The Resolution study makes it clear that the current inheritance tax system (even if the threshold were lowered to a sensible level and all the many loopholes were ended) would be inadequate for tackling the core kind of intergenerational asset transfers we’re increasingly seeing.

The Institute for Fiscal Studies has long championed the replacement of the inheritance tax with a “lifetime gifts tax”. The Resolution Foundation itself, more recently, has backed such a reform.

The advantage of such a levy is that, unlike the current inheritance tax, it would capture the financial helping hand given to children to buy homes.

But how would a gift tax work? Would every £ 10 gift voucher from grandma be taxable? How would loans be treated? Carl Emmerson of the IFS points out that there is nothing insurmountable about the challenge of designing a new system. Recipients would inform HMRC of gifts received from a single donor above a certain value each year.

Emmerson suggests a minimum lifetime allowance for each individual, and anything gifted to them above that threshold becomes taxable at a progressive rate.
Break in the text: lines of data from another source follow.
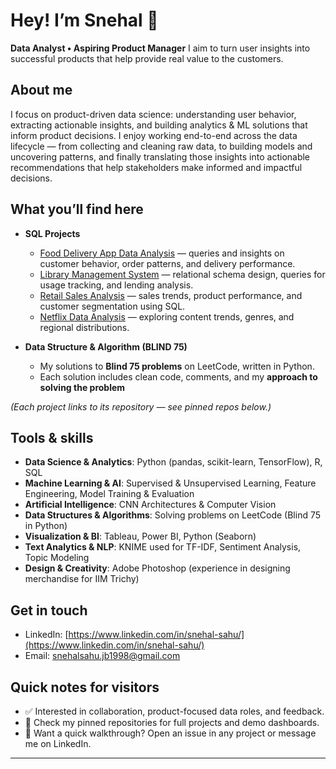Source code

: # Hey! I’m Snehal  👋

**Data Analyst • Aspiring Product Manager**
I aim to turn user insights into successful products that help provide real value to the customers. 

## About me

I focus on product-driven data science: understanding user behavior, extracting actionable insights, and building analytics & ML solutions that inform product decisions. I enjoy working end-to-end across the data lifecycle — from collecting and cleaning raw data, to building models and uncovering patterns, and finally translating those insights into actionable recommendations that help stakeholders make informed and impactful decisions.

## What you’ll find here


- **SQL Projects**  
  - [Food Delivery App Data Analysis](#) — queries and insights on customer behavior, order patterns, and delivery performance.  
  - [Library Management System](#) — relational schema design, queries for usage tracking, and lending analysis.  
  - [Retail Sales Analysis](#) — sales trends, product performance, and customer segmentation using SQL.  
  - [Netflix Data Analysis](#) — exploring content trends, genres, and regional distributions.  



- **Data Structure & Algorithm (BLIND 75)**  
  - My solutions to **Blind 75 problems** on LeetCode, written in Python.  
  - Each solution includes clean code, comments, and my **approach to solving the problem**  

<!--
- **Machine Learning & Analytics Projects**  
  - Fraud detection, text analytics, loan prediction, EV market analysis, and dashboard visualizations (see pinned repos).
-->

*(Each project links to its repository — see pinned repos below.)*

## Tools & skills

- **Data Science & Analytics**: Python (pandas, scikit-learn, TensorFlow), R, SQL  
- **Machine Learning & AI**: Supervised & Unsupervised Learning, Feature Engineering, Model Training & Evaluation
- **Artificial Intelligence**: CNN Architectures & Computer Vision
- **Data Structures & Algorithms**: Solving problems on LeetCode (Blind 75 in Python)  
- **Visualization & BI**: Tableau, Power BI, Python (Seaborn)
- **Text Analytics & NLP**: KNIME used for TF-IDF, Sentiment Analysis, Topic Modeling  
- **Design & Creativity**: Adobe Photoshop (experience in designing merchandise for IIM Trichy)


## Get in touch

* LinkedIn: [https://www.linkedin.com/in/snehal-sahu/](https://www.linkedin.com/in/snehal-sahu/)
* Email: [snehalsahu.jb1998@gmail.com](mailto:snehalsahu.jb1998@gmail.com)

## Quick notes for visitors

* ✅ Interested in collaboration, product-focused data roles, and feedback.
* 📌 Check my pinned repositories for full projects and demo dashboards.
* 🚀 Want a quick walkthrough? Open an issue in any project or message me on LinkedIn.

---



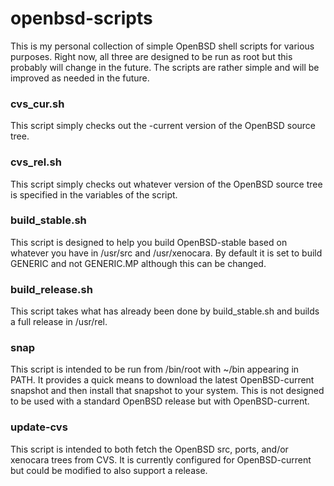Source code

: openbsd-scripts
===============

This is my personal collection of simple OpenBSD shell scripts for various
purposes. Right now, all three are designed to be run as root but this probably
will change in the future. The scripts are rather simple and will be improved 
as needed in the future.

### cvs_cur.sh

This script simply checks out the -current version of the OpenBSD source tree.

### cvs_rel.sh

This script simply checks out whatever version of the OpenBSD source tree is
specified in the variables of the script.

### build_stable.sh

This script is designed to help you build OpenBSD-stable based on whatever you
have in /usr/src and /usr/xenocara. By default it is set to build GENERIC and
not GENERIC.MP although this can be changed.

### build_release.sh

This script takes what has already been done by build_stable.sh and builds a
full release in /usr/rel.

### snap

This script is intended to be run from /bin/root with ~/bin appearing in PATH.
It provides a quick means to download the latest OpenBSD-current snapshot and
then install that snapshot to your system. This is not designed to be used with
a standard OpenBSD release but with OpenBSD-current.

### update-cvs

This script is intended to both fetch the OpenBSD src, ports, and/or xenocara 
trees from CVS. It is currently configured for OpenBSD-current but could be 
modified to also support a release.
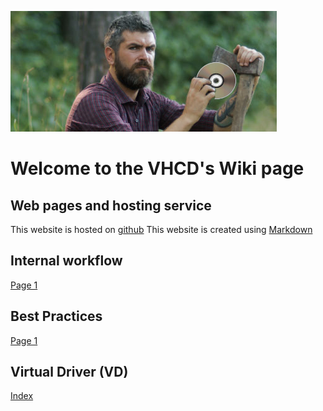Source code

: ![Laver Hache CD](/Images/Laver_Hache_CD.png)

# Welcome to the VHCD's Wiki page

## Web pages and hosting service
This website is hosted on [github](https://github.com/JcBornard/Wiki_VHCD)
This website is created using [Markdown](https://en.wikipedia.org/wiki/Markdown)


## Internal workflow

[Page 1](/Workflow/page1.md)

## Best Practices

[Page 1](/BestPractices/page1.md)

## Virtual Driver (VD)

[Index](/VD/VD_index.md)
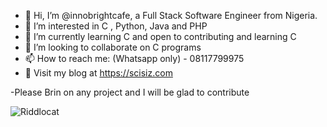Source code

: 
- 👋 Hi, I’m @innobrightcafe, a Full Stack Software Engineer from Nigeria.
- 👀 I’m interested in C , Python, Java and PHP 
- 🌱 I’m currently learning C and open to contributing and learning C
- 💞️ I’m looking to collaborate on C programs
- 📫 How to reach me: (Whatsapp only) - 08117799975 
- 🔭 Visit my blog at https://scisiz.com

<!---
innobrightcafe/innobrightcafe is a ✨ special ✨ repository because its `README.md` (this file) appears on your GitHub profile.
You can click the Preview link to take a look at your changes.
--->
-Please Brin on any project and I will be glad to contribute 

![Riddlocat](https://octodex.github.com/images/200x200/riddlocat.jpg?classes=right)
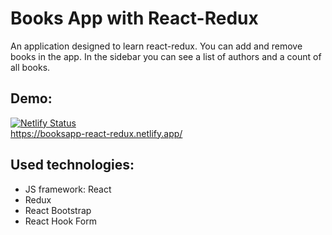 # Books App with React-Redux

An application designed to learn react-redux. You can add and remove books in the app. In the sidebar you can see a list of authors and a count of all books.

## Demo:

[![Netlify Status](https://api.netlify.com/api/v1/badges/2ac1cea0-e37f-48b1-b2c4-61fc2ffd7044/deploy-status)](https://app.netlify.com/sites/booksapp-react-redux/deploys) \
https://booksapp-react-redux.netlify.app/

## Used technologies:

- JS framework: React
- Redux
- React Bootstrap
- React Hook Form
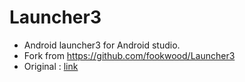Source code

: Launcher3
=========
* Android launcher3 for Android studio.
* Fork from https://github.com/fookwood/Launcher3
* Original : [link](https://android.googlesource.com/platform/packages/apps/Launcher3/+/729ad90fb6c1b5c7c6e79507beb00934fbdd44ea)
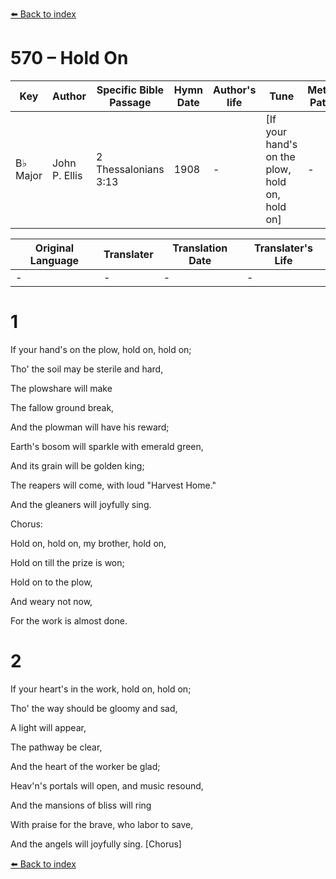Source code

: [⬅️ Back to index](../README.md)

# 570 – Hold On

Key | Author   | Specific Bible Passage     |Hymn Date |Author's life |Tune |Metrical Pattern   |Composer/Source
-- | --------- | ---------------------------|----------|--------------|-----|-------------------|-------------  
B♭ Major |John P. Ellis |2 Thessalonians 3:13 |1908 |- |[If your hand's on the plow, hold on, hold on] |- |Robert Lowry

Original Language | Translater | Translation Date   | Translater's Life  
----------------- | --------- | --------------------|-------------     
\- |- |- |-




# 1

If your hand's on the plow, hold on, hold on;

Tho' the soil may be sterile and hard,

The plowshare will make

The fallow ground break,

And the plowman will have his reward;

Earth's bosom will sparkle with emerald green,

And its grain will be golden king;

The reapers will come, with loud "Harvest Home."

And the gleaners will joyfully sing.



Chorus:

Hold on, hold on, my brother, hold on,

Hold on till the prize is won;

Hold on to the plow,

And weary not now,

For the work is almost done.



# 2

If your heart's in the work, hold on, hold on;

Tho' the way should be gloomy and sad,

A light will appear,

The pathway be clear,

And the heart of the worker be glad;

Heav'n's portals will open, and music resound,

And the mansions of bliss will ring

With praise for the brave, who labor to save,

And the angels will joyfully sing.  [Chorus]



[⬅️ Back to index](../README.md)
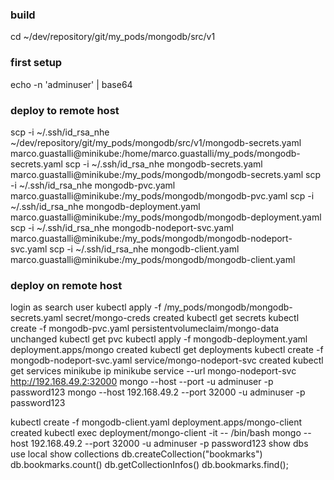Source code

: ### build
cd ~/dev/repository/git/my_pods/mongodb/src/v1

### first setup
echo -n 'adminuser' | base64

### deploy to remote host
scp -i ~/.ssh/id_rsa_nhe ~/dev/repository/git/my_pods/mongodb/src/v1/mongodb-secrets.yaml marco.guastalli@minikube:/home/marco.guastalli/my_pods/mongodb-secrets.yaml
scp -i ~/.ssh/id_rsa_nhe mongodb-secrets.yaml marco.guastalli@minikube:/my_pods/mongodb/mongodb-secrets.yaml
scp -i ~/.ssh/id_rsa_nhe mongodb-pvc.yaml marco.guastalli@minikube:/my_pods/mongodb/mongodb-pvc.yaml
scp -i ~/.ssh/id_rsa_nhe mongodb-deployment.yaml marco.guastalli@minikube:/my_pods/mongodb/mongodb-deployment.yaml
scp -i ~/.ssh/id_rsa_nhe mongodb-nodeport-svc.yaml marco.guastalli@minikube:/my_pods/mongodb/mongodb-nodeport-svc.yaml
scp -i ~/.ssh/id_rsa_nhe mongodb-client.yaml marco.guastalli@minikube:/my_pods/mongodb/mongodb-client.yaml

### deploy on remote host
login as search user
kubectl apply -f /my_pods/mongodb/mongodb-secrets.yaml
        secret/mongo-creds created
  kubectl get secrets
kubectl create -f mongodb-pvc.yaml
        persistentvolumeclaim/mongo-data unchanged
  kubectl get pvc
kubectl apply -f mongodb-deployment.yaml
        deployment.apps/mongo created
kubectl get deployments
kubectl create -f mongodb-nodeport-svc.yaml
        service/mongo-nodeport-svc created
kubectl get services
minikube ip
minikube service --url mongo-nodeport-svc
        http://192.168.49.2:32000
mongo --host <ip> --port <port of nodeport svc> -u adminuser -p password123
mongo --host 192.168.49.2 --port 32000 -u adminuser -p password123

kubectl create -f mongodb-client.yaml
        deployment.apps/mongo-client created
kubectl exec deployment/mongo-client -it -- /bin/bash
        mongo --host 192.168.49.2 --port 32000 -u adminuser -p password123
        show dbs
        use local
        show collections
        db.createCollection("bookmarks")
        db.bookmarks.count()
        db.getCollectionInfos()
        db.bookmarks.find();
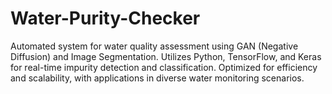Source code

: # Water-Purity-Checker
Automated system for water quality assessment using GAN (Negative Diffusion) and Image Segmentation. Utilizes Python, TensorFlow, and Keras for real-time impurity detection and classification. Optimized for efficiency and scalability, with applications in diverse water monitoring scenarios.
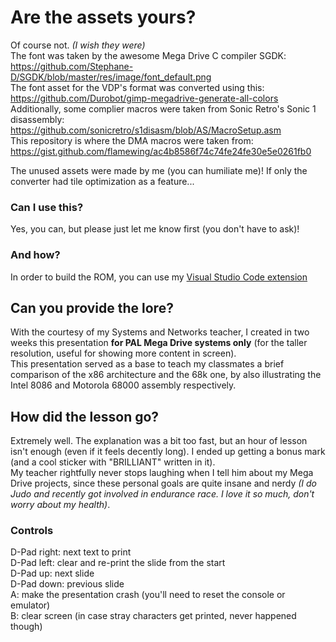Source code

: # Are the assets yours?
Of course not. *(I wish they were)*  
The font was taken by the awesome Mega Drive C compiler SGDK: https://github.com/Stephane-D/SGDK/blob/master/res/image/font_default.png  
The font asset for the VDP's format was converted using this: https://github.com/Durobot/gimp-megadrive-generate-all-colors  
Additionally, some complier macros were taken from Sonic Retro's Sonic 1 disassembly: https://github.com/sonicretro/s1disasm/blob/AS/MacroSetup.asm  
This repository is where the DMA macros were taken from: https://gist.github.com/flamewing/ac4b8586f74c74fe24fe30e5e0261fb0  

The unused assets were made by me (you can humiliate me)! If only the converter had tile optimization as a feature...
### Can I use this?
Yes, you can, but please just let me know first (you don't have to ask)!

### And how?
In order to build the ROM, you can use my [Visual Studio Code extension](https://github.com/Franklin0770/megaenvironment)

## Can you provide the lore?
With the courtesy of my Systems and Networks teacher, I created in two weeks this presentation **for PAL Mega Drive systems only** (for the taller resolution, useful for showing more content in screen).  
This presentation served as a base to teach my classmates a brief comparison of the x86 architecture and the 68k one, by also illustrating the Intel 8086 and Motorola 68000 assembly respectively.

## How did the lesson go?
Extremely well. The explanation was a bit too fast, but an hour of lesson isn't enough (even if it feels decently long). I ended up getting a bonus mark (and a cool sticker with "BRILLIANT" written in it).  
My teacher rightfully never stops laughing when I tell him about my Mega Drive projects, since these personal goals are quite insane and nerdy *(I do Judo and recently got involved in endurance race. I love it so much, don't worry about my health)*.

### Controls
D-Pad right: next text to print  
D-Pad left: clear and re-print the slide from the start  
D-Pad up: next slide  
D-Pad down: previous slide  
A: make the presentation crash (you'll need to reset the console or emulator)  
B: clear screen (in case stray characters get printed, never happened though)  
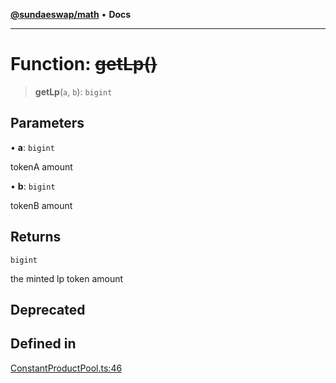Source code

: [**@sundaeswap/math**](../../../README.md) • **Docs**

***

# Function: ~~getLp()~~

> **getLp**(`a`, `b`): `bigint`

## Parameters

• **a**: `bigint`

tokenA amount

• **b**: `bigint`

tokenB amount

## Returns

`bigint`

the minted lp token amount

## Deprecated

## Defined in

[ConstantProductPool.ts:46](https://github.com/SundaeSwap-finance/sundae-sdk/blob/main/packages/math/src/PoolMath/ConstantProductPool.ts#L46)
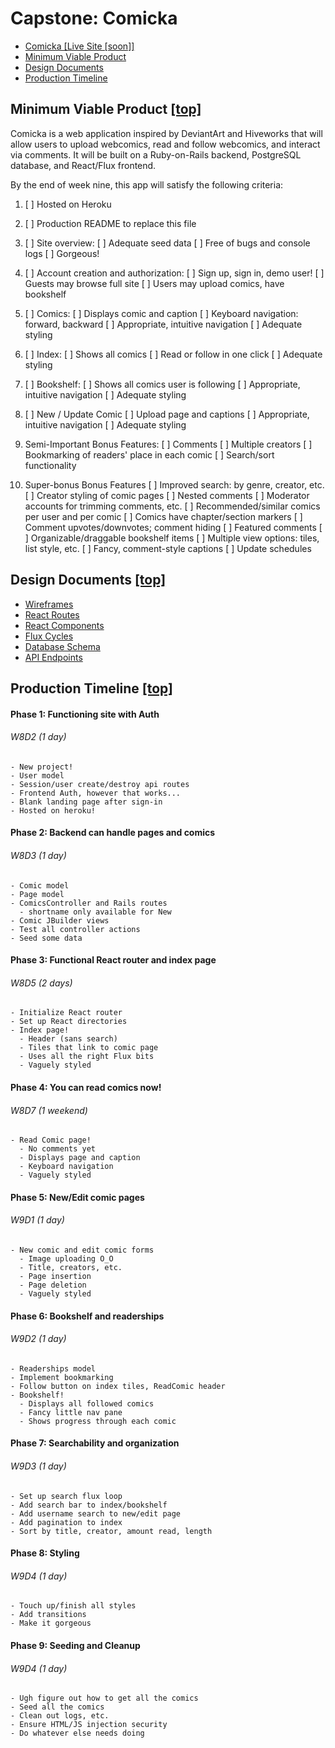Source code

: # Capstone: Comicka <a name="top"></a>
- [Comicka [Live Site [soon]]](#top)
- [Minimum Viable Product](#mvp)
- [Design Documents](#design)
- [Production Timeline](#timeline)

<a name="mvp"></a>
## Minimum Viable Product [[top]](#top)
Comicka is a web application inspired by DeviantArt and Hiveworks that will allow users to upload webcomics, read and follow webcomics, and interact via comments. It will be built on a Ruby-on-Rails backend, PostgreSQL database, and React/Flux frontend.

By the end of week nine, this app will satisfy the following criteria:

1. [ ] Hosted on Heroku
2. [ ] Production README to replace this file

3. [ ] Site overview:
  [ ] Adequate seed data
  [ ] Free of bugs and console logs
  [ ] Gorgeous!

4. [ ] Account creation and authorization:
  [ ] Sign up, sign in, demo user!
  [ ] Guests may browse full site
  [ ] Users may upload comics, have bookshelf

5. [ ] Comics:
  [ ] Displays comic and caption
  [ ] Keyboard navigation: forward, backward
  [ ] Appropriate, intuitive navigation
  [ ] Adequate styling

6. [ ] Index:
  [ ] Shows all comics
  [ ] Read or follow in one click
  [ ] Adequate styling

7. [ ] Bookshelf:
  [ ] Shows all comics user is following
  [ ] Appropriate, intuitive navigation
  [ ] Adequate styling

8. [ ] New / Update Comic
  [ ] Upload page and captions
  [ ] Appropriate, intuitive navigation
  [ ] Adequate styling

9. Semi-Important Bonus Features:
  [ ] Comments
  [ ] Multiple creators
  [ ] Bookmarking of readers' place in each comic
  [ ] Search/sort functionality

10. Super-bonus Bonus Features
  [ ] Improved search: by genre, creator, etc.
  [ ] Creator styling of comic pages
  [ ] Nested comments
  [ ] Moderator accounts for trimming comments, etc.
  [ ] Recommended/similar comics per user and per comic
  [ ] Comics have chapter/section markers
  [ ] Comment upvotes/downvotes; comment hiding
  [ ] Featured comments
  [ ] Organizable/draggable bookshelf items
  [ ] Multiple view options: tiles, list style, etc.
  [ ] Fancy, comment-style captions
  [ ] Update schedules

<a name="design"></a>
## Design Documents [[top]](#top)
- [Wireframes](docs/wireframes.md)
- [React Routes](docs/routes.md)
- [React Components](docs/components.md)
- [Flux Cycles](docs/flux_cycles.md)
- [Database Schema](docs/schema.md)
- [API Endpoints](docs/api.md)

<a name="timeline"></a>
## Production Timeline [[top]](#top)

#### Phase 1: Functioning site with Auth
###### W8D2 (1 day)
    - New project!
    - User model
    - Session/user create/destroy api routes
    - Frontend Auth, however that works...
    - Blank landing page after sign-in
    - Hosted on heroku!

#### Phase 2: Backend can handle pages and comics
###### W8D3 (1 day)
    - Comic model
    - Page model
    - ComicsController and Rails routes
      - shortname only available for New
    - Comic JBuilder views
    - Test all controller actions
    - Seed some data

#### Phase 3: Functional React router and index page
###### W8D5 (2 days)
    - Initialize React router
    - Set up React directories
    - Index page!
      - Header (sans search)
      - Tiles that link to comic page
      - Uses all the right Flux bits
      - Vaguely styled

#### Phase 4: You can read comics now!
###### W8D7 (1 weekend)
    - Read Comic page!
      - No comments yet
      - Displays page and caption
      - Keyboard navigation
      - Vaguely styled

#### Phase 5: New/Edit comic pages
###### W9D1 (1 day)
    - New comic and edit comic forms
      - Image uploading O_O
      - Title, creators, etc.
      - Page insertion
      - Page deletion
      - Vaguely styled

#### Phase 6: Bookshelf and readerships
###### W9D2 (1 day)
    - Readerships model
    - Implement bookmarking
    - Follow button on index tiles, ReadComic header
    - Bookshelf!
      - Displays all followed comics
      - Fancy little nav pane
      - Shows progress through each comic

#### Phase 7: Searchability and organization
###### W9D3 (1 day)
    - Set up search flux loop
    - Add search bar to index/bookshelf
    - Add username search to new/edit page
    - Add pagination to index
    - Sort by title, creator, amount read, length

#### Phase 8: Styling
###### W9D4 (1 day)
    - Touch up/finish all styles
    - Add transitions
    - Make it gorgeous

#### Phase 9: Seeding and Cleanup
###### W9D4 (1 day)
    - Ugh figure out how to get all the comics
    - Seed all the comics
    - Clean out logs, etc.
    - Ensure HTML/JS injection security
    - Do whatever else needs doing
The terms of soft loans could be compared to commercial lending rates and the tax levied on the difference (with the full tax being payable if the loan is written off).

It would be up to the government to decide the allowances and rates, something that they would hopefully do guided by expert advice.

But the principle is sound. And we can also be reasonably confident about its overall impact: it would throw sand in the gears of one of the biggest motors of intergenerational wealth inequality.

It would help keep Matthew shackled.